L’autre facette de Pierre Soulages


Publié par la Gazette Drouot

S’il est un peintre dont la cote ne faiblit pas depuis une dizaine d’années auprès d’un public international, c’est bien Pierre Soulages. Plus abordables que ses toiles, ses œuvres au brou de noix constituent un marqueur important dans son travail.

Si cette Composition bénéficie d’une estimation raisonnable, c’est notamment en raison de son format réduit. Elle provient d’une collection particulière parisienne dans laquelle elle est conservée depuis une vingtaine d’années. Là n’est pas son seul atout bien sûr. À l’issue de l’année 1946, marquée par les premières expériences picturales abstraites, la période 1947-1949 apparaît décisive dans l’œuvre de Pierre Soulages qui, parallèlement à ses peintures, initie la série des brous de noix, soit une cinquantaine de tableaux. L’artiste expérimente ce médium dont la couleur varie du brun au noir, et qui le séduit par sa texture très fluide.
« J’étais tourmenté par la peinture traditionnelle avec ses techniques et ses petits pinceaux luxueux réservés aux artistes peintres. Chez un marchand de couleurs, j’ai acheté des brosses de peintre en bâtiment, en soie ordinaire, très larges, conçues tout autrement.
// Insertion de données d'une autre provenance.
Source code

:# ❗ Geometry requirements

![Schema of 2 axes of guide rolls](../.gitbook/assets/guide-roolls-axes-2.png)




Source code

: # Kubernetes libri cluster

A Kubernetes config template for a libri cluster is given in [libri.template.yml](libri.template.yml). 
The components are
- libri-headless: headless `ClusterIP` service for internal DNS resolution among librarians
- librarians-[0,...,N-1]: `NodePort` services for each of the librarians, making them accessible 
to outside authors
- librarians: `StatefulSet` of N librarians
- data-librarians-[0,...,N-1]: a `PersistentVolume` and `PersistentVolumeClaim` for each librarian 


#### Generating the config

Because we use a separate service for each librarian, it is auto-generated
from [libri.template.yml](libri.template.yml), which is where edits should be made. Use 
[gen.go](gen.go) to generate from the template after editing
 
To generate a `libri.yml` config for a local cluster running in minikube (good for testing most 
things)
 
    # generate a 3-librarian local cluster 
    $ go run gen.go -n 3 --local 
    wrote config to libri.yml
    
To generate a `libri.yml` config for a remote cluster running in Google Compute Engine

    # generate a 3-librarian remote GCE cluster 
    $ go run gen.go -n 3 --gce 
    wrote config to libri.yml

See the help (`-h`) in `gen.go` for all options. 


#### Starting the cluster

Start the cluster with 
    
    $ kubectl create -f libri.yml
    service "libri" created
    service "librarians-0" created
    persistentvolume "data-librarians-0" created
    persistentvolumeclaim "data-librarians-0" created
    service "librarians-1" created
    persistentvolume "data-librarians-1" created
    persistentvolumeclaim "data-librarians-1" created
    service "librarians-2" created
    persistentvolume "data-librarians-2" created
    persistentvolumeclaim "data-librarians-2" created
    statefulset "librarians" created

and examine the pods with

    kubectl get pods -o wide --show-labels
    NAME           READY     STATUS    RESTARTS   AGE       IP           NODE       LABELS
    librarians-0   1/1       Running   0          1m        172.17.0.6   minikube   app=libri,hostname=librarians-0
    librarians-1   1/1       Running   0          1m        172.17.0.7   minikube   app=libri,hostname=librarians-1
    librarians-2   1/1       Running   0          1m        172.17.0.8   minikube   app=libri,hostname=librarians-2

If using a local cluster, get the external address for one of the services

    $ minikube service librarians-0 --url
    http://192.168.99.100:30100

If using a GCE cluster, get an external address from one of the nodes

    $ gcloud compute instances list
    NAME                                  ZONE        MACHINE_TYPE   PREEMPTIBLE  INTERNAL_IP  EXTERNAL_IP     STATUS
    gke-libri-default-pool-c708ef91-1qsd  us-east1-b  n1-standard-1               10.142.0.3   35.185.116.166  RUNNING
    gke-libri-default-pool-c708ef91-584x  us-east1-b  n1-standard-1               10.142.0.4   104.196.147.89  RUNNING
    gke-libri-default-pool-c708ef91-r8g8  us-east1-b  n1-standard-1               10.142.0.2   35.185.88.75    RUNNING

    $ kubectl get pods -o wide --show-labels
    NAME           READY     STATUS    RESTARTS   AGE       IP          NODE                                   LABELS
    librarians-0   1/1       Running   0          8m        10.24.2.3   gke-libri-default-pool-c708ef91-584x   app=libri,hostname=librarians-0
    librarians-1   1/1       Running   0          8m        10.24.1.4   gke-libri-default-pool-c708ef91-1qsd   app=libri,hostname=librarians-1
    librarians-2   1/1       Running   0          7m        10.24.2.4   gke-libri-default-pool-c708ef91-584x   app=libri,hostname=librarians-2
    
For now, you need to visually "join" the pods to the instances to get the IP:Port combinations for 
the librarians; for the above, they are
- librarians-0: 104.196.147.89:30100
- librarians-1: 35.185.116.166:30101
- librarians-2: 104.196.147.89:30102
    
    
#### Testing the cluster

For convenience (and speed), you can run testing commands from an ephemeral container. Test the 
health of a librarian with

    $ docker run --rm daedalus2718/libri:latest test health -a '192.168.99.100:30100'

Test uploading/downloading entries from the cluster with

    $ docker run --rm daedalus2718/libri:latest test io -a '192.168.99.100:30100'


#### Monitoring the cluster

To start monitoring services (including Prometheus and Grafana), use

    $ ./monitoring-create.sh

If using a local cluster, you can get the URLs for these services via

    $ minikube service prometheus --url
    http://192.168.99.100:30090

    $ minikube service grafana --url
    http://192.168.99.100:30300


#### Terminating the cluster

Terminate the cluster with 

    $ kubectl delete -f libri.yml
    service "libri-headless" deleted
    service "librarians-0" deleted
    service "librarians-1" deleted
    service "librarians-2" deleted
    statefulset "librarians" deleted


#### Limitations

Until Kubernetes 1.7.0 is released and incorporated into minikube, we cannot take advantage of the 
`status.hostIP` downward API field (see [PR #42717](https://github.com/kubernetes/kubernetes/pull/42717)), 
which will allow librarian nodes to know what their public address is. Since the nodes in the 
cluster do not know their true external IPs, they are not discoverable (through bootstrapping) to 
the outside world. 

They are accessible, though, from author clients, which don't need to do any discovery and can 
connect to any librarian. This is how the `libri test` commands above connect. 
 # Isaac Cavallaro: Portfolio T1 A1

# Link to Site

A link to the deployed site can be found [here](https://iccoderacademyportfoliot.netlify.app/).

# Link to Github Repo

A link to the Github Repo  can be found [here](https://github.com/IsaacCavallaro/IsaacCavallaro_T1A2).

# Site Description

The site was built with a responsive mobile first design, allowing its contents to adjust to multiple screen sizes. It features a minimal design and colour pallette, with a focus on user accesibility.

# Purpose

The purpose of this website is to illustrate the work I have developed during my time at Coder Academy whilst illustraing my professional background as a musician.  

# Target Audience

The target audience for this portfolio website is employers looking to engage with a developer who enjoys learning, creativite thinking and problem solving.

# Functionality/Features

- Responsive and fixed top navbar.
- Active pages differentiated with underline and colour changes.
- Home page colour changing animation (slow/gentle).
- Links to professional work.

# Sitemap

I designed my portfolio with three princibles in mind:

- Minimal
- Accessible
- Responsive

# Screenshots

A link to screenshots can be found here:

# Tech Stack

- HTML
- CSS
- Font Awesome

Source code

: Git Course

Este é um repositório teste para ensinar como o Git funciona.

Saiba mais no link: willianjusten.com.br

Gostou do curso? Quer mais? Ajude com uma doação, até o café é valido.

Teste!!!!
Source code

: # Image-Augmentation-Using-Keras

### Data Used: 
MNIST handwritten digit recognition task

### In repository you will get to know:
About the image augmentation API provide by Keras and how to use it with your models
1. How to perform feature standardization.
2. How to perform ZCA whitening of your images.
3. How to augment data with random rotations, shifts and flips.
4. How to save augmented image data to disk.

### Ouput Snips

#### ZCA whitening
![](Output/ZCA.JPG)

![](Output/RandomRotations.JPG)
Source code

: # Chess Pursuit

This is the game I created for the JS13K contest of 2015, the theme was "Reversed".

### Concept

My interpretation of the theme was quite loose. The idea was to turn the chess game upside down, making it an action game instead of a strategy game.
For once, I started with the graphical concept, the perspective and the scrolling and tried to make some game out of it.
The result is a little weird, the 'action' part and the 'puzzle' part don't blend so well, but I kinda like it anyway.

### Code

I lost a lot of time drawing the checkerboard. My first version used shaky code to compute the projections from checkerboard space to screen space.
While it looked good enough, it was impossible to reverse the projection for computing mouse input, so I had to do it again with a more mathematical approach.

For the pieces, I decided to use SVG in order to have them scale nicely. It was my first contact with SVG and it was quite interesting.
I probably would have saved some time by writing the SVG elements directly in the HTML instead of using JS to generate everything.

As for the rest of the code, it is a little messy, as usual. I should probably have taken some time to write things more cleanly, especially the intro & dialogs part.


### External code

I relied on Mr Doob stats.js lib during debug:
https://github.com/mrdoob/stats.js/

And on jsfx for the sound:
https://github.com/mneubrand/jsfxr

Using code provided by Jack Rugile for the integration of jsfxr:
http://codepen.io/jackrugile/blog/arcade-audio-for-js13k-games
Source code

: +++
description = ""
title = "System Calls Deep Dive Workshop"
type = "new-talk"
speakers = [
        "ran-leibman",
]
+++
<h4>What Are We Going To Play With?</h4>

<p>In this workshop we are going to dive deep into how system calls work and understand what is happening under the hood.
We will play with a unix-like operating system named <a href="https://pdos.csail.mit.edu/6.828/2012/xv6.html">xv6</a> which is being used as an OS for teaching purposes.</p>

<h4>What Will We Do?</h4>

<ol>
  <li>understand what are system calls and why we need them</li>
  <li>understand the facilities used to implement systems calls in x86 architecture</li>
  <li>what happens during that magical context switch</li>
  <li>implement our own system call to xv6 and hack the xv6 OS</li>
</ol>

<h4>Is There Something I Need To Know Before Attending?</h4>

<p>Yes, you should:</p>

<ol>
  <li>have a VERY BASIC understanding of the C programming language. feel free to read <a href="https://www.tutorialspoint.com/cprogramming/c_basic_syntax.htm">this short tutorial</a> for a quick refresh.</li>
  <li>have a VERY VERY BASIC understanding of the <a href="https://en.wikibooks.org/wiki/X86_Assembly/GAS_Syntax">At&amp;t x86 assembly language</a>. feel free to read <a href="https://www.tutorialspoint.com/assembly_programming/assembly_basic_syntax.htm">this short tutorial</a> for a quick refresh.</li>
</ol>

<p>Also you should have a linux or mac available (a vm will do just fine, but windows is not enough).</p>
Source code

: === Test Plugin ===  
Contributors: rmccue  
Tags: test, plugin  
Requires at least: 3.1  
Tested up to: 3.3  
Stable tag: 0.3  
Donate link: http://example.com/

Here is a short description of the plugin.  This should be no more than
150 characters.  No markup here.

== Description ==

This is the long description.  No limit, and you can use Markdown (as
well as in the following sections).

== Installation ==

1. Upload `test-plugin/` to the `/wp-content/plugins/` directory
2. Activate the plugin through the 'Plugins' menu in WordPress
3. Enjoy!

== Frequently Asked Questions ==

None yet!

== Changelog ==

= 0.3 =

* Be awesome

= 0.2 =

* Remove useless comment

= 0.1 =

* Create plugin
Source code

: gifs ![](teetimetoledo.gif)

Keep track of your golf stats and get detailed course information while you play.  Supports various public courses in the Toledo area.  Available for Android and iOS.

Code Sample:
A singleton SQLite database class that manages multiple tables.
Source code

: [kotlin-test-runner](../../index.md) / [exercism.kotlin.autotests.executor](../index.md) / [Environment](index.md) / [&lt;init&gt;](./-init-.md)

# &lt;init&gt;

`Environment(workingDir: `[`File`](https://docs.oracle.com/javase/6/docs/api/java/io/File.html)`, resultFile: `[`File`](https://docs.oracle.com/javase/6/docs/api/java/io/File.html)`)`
Comme un peintre en bâtiment je souhaitais travailler avec une masse de peinture déjà prête », se souvient-il.
Appliqué en larges coups de brosse qui s’entrecroisent et contrastent avec la blancheur du papier, le brou de noix lui permet une gestuelle ample qui rappelle celle des calligraphes orientaux, mais surtout lui offre le prétexte d’un dialogue entre le noir et le blanc, et la lumière créée par ce contraste. « J’aimais sa puissance de couleur chaude et sombre et j’aimais que ce soit une matière banale et bon marché », précisait cet immense artiste disparu il y a deux ans, et qui évoquait sa vision, en arrivant à Paris après la guerre, des verrières de la gare de Lyon, « dont les cassures étaient grossièrement réparées au goudron par un pinceau ouvrier ». Le brou de noix occupe ici l’espace, impose une verticalité monumentale. Plus que le motif, c’est l’interaction du papier clair laissé en réserve avec la matière foncée qui l’intéresse. Non le noir, mais le surgissement de la lumière...


Pierre Soulages (1919-2022)
Composition, 1948
Brou de noix sur papier
50,2 x 32,4 cm
Estimation : 100 000 / 150 000 €

VENDREDI 18 OCTOBRE, SALLE 1 HÔTEL DROUOT.